Author(s): Budanur, Nazmi B; Short, Kimberly Y; Farazmand, Mohammad; Willis, Ashley P; Cvitanović, Predrag
Article Title: Relative periodic orbits form the backbone of turbulent pipe flow
Affiliation IST Austria
Abstract: The chaotic dynamics of low-dimensional systems, such as Lorenz or Rössler flows, is guided by the infinity of periodic orbits embedded in their strange attractors. Whether this is also the case for the infinite-dimensional dynamics of Navier–Stokes equations has long been speculated, and is a topic of ongoing study. Periodic and relative periodic solutions have been shown to be involved in transitions to turbulence. Their relevance to turbulent dynamics – specifically, whether periodic orbits play the same role in high-dimensional nonlinear systems like the Navier–Stokes equations as they do in lower-dimensional systems – is the focus of the present investigation. We perform here a detailed study of pipe flow relative periodic orbits with energies and mean dissipations close to turbulent values. We outline several approaches to reduction of the translational symmetry of the system. We study pipe flow in a minimal computational cell at Re=2500, and report a library of invariant solutions found with the aid of the method of slices. Detailed study of the unstable manifolds of a sample of these solutions is consistent with the picture that relative periodic orbits are embedded in the chaotic saddle and that they guide the turbulent dynamics.

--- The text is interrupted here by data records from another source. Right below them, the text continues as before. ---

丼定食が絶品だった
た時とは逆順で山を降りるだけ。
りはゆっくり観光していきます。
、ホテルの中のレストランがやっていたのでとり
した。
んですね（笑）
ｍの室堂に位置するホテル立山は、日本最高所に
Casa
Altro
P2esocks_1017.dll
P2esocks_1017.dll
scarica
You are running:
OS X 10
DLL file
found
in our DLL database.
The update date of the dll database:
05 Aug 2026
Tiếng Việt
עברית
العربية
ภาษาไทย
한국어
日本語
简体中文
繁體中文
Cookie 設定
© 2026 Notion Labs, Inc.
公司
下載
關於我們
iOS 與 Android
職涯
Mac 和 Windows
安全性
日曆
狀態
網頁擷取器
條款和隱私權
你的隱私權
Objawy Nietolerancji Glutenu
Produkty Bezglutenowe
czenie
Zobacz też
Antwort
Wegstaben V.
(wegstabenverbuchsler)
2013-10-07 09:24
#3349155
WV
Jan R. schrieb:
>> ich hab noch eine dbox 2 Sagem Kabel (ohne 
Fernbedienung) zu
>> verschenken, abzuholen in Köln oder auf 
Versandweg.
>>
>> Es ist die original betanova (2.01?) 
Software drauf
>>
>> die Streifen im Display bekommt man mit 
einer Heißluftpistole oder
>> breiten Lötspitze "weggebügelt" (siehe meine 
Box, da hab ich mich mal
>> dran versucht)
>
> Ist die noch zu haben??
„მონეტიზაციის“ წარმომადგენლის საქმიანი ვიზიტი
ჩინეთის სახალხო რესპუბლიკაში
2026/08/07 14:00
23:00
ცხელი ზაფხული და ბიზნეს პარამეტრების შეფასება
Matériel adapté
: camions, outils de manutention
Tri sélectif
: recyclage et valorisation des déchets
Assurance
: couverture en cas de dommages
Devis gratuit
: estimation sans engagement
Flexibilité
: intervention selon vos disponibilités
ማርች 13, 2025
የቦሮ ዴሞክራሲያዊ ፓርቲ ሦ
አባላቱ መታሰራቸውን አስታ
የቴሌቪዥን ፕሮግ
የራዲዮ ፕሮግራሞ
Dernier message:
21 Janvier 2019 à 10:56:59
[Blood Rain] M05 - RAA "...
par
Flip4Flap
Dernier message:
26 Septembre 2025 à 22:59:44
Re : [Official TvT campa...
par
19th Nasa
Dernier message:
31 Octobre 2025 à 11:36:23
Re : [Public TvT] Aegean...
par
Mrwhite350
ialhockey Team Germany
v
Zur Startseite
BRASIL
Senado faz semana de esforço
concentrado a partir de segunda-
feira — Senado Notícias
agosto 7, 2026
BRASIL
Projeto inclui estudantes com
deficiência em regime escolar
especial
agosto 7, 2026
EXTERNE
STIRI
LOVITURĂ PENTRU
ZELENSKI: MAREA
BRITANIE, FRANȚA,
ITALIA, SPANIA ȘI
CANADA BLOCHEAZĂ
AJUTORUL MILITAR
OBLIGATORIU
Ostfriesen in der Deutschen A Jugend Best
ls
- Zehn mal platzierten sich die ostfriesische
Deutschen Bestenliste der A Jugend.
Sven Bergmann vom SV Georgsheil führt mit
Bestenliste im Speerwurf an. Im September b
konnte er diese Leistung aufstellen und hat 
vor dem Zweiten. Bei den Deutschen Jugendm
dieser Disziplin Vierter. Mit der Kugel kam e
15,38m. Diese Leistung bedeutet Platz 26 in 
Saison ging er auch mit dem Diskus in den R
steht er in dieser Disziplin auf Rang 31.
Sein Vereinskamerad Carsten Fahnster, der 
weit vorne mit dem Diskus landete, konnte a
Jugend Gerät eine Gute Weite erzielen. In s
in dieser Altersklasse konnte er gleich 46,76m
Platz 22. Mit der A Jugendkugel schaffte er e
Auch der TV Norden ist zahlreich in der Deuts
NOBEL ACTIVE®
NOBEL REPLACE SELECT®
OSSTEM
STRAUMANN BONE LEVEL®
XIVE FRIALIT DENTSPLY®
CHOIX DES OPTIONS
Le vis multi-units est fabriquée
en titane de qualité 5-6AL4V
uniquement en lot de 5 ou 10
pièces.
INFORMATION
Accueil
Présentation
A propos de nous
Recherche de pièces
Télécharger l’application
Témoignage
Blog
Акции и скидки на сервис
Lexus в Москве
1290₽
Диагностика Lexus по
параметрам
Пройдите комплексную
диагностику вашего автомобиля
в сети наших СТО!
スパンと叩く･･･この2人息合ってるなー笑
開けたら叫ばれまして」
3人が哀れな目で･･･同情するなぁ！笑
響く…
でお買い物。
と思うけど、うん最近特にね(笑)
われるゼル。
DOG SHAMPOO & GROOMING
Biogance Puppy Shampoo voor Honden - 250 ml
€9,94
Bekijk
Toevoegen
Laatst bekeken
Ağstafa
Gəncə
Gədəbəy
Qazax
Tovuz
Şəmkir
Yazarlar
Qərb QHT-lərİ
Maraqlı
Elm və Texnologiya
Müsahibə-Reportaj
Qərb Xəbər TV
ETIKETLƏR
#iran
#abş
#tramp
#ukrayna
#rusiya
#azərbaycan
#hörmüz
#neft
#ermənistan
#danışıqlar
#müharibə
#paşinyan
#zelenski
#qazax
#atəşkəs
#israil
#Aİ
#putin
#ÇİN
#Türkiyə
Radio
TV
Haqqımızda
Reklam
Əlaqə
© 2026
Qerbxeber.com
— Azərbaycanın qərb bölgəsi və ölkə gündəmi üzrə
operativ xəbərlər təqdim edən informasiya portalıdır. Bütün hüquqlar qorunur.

Keywords: Nonlinear dynamical systems; turbulent flows; turbulence modelling
Journal Title: Journal of Fluid Mechanics
Volume: 833
ISSN: 1469-7645
Publisher: Cambridge University Press  
Date Published: 2017-12-25
Start Page: 274
End Page: 301
URL:
DOI: 10.1017/jfm.2017.699
Notes: We are indebted to J. F. Gibson for many inspiring discussions. We are grateful to the Kavli Institute for Theoretical Physics, where the collaboration was supported in part by the National Science Foundation under grant no. NSF PHY11-25915, for hospitality. A.P.W. was supported by the EPSRC grant EP/K03636X/1. K.Y.S. was supported by the NSF Graduate Research Fellowship Grant NSF DGE-0707424, P.C. was partly supported by NSF Grant DMS-0807574, and thanks the family of G. Robinson Jr for support.